Identify and Re-run Flaky Tasks

Sometimes there are tasks in CI that can fail or succeed without any related code changes. These tasks are called flaky tasks. Because the cause of the flakiness can be difficult to determine, developers will typically re-run CI in the hopes that another run will cause the task to succeed and allow them to merge their PR. Every time a developer has to do this, it is harming their productivity and the productivity of the company as a whole.

Nx is perfectly positioned to detect which tasks are flaky and automatically re-run the flaky task in a different agent so that developers can have confidence that a failed CI pipeline is a real failure.

Identify Flaky Tasks

Nx creates a hash of all the inputs for a task whenever it is run. If Nx ever encounters a task that fails with a particular set of inputs and then succeeds with those same inputs, Nx knows for a fact that the task is flaky. Nx can't know with certainty when the task has been fixed to no longer be flaky, so if a particular task has no flakiness incidents for 2 weeks, the flaky flag is removed for that task.

Manually Mark a Task as Flaky or Not Flaky

If you need to manually mark a task as flaky or not flaky, you can do so from the run details screen. Flaky tasks will have a button that says Mark task as no longer flaky and failed tasks that are not flaky will have a button that says Mark task as likely flaky. Using these buttons, you can ensure that Nx Cloud treats tasks in the appropriate way.

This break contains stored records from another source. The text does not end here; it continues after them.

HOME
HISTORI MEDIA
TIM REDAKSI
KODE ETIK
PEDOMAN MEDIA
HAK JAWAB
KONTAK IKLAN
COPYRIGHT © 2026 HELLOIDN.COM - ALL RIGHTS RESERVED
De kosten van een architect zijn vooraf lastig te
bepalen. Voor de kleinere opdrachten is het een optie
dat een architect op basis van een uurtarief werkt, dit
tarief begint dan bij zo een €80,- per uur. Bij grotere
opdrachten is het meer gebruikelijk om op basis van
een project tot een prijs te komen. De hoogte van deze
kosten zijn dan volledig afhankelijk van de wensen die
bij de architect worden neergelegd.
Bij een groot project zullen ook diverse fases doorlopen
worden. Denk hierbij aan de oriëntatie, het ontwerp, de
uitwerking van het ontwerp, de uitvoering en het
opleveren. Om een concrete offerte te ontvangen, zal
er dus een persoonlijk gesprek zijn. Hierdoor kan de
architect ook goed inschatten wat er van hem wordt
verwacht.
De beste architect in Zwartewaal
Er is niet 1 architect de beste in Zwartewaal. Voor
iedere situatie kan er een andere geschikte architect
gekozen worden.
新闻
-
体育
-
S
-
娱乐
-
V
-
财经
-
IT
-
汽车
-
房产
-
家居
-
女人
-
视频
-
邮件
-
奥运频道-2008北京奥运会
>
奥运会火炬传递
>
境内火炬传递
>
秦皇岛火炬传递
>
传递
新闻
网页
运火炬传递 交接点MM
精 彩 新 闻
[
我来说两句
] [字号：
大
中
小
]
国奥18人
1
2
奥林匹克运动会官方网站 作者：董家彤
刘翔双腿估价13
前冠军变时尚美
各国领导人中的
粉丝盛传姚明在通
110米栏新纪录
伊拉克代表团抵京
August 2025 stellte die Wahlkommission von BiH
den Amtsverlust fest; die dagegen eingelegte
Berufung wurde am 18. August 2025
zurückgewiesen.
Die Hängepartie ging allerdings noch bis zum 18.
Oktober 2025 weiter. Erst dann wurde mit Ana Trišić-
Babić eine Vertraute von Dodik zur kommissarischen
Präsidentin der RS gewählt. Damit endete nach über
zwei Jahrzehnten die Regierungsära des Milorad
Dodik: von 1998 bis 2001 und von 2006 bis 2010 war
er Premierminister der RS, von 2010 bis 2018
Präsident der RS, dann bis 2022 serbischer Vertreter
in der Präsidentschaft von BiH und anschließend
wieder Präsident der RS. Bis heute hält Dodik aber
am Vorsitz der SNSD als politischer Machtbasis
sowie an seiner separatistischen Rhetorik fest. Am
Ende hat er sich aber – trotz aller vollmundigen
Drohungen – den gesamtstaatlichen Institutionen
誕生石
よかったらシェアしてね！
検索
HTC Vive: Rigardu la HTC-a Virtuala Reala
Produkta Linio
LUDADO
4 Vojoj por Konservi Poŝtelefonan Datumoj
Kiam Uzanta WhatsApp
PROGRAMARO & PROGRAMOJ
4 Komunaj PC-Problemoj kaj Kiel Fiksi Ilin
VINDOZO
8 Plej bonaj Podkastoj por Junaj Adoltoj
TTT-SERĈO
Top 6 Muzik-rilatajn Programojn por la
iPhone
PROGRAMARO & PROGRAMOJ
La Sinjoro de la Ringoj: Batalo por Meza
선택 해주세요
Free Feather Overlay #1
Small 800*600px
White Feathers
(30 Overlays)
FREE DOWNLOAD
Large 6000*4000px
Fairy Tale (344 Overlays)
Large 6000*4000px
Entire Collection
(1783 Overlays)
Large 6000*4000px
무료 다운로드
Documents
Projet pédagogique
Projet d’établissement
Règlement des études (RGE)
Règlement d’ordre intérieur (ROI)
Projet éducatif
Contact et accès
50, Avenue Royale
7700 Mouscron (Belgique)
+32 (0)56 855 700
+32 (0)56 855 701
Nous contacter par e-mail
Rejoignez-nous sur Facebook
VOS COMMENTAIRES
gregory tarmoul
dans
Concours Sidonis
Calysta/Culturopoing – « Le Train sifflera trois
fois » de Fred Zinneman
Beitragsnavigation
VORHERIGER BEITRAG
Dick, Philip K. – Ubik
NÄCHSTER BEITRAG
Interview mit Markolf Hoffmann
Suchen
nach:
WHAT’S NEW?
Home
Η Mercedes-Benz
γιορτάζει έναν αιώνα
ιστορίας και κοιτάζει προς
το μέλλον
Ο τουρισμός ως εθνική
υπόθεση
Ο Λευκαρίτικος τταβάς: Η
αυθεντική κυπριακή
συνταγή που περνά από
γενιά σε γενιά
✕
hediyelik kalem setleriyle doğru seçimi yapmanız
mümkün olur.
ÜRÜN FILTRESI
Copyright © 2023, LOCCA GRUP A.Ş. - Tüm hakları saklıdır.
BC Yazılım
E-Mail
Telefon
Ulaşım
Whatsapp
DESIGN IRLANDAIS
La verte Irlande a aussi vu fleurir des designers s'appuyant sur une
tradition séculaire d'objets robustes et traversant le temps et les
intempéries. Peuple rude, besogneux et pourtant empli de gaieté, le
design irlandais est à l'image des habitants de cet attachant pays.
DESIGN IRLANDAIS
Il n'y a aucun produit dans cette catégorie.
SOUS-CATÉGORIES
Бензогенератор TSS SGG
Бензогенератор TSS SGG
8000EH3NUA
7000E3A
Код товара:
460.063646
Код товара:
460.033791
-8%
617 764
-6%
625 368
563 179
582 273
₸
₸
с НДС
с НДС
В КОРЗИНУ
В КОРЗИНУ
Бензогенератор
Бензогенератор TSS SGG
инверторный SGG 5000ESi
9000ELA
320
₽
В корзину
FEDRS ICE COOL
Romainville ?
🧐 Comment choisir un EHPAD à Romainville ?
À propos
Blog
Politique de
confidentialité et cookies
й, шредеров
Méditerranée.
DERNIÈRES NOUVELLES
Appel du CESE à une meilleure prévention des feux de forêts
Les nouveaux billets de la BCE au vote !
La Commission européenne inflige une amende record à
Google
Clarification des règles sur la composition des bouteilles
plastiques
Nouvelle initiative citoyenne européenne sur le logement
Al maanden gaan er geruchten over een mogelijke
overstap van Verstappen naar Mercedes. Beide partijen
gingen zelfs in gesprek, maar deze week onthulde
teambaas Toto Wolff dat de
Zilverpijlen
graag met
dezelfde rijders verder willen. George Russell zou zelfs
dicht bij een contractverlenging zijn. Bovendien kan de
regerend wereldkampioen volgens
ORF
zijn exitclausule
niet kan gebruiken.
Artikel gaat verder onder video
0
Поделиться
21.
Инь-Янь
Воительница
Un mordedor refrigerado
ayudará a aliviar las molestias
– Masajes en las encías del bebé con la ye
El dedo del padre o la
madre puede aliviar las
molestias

Mark task as no longer flaky button

Mark task as likely flaky button

Re-run Flaky Tasks

When a flaky task fails in CI with distributed task execution enabled, Nx will automatically send that task to a different agent and run it again (up to 2 tries in total). Its important to run the task on a different agent to ensure that the agent itself or the other tasks that were run on that agent are not the reason for the flakiness.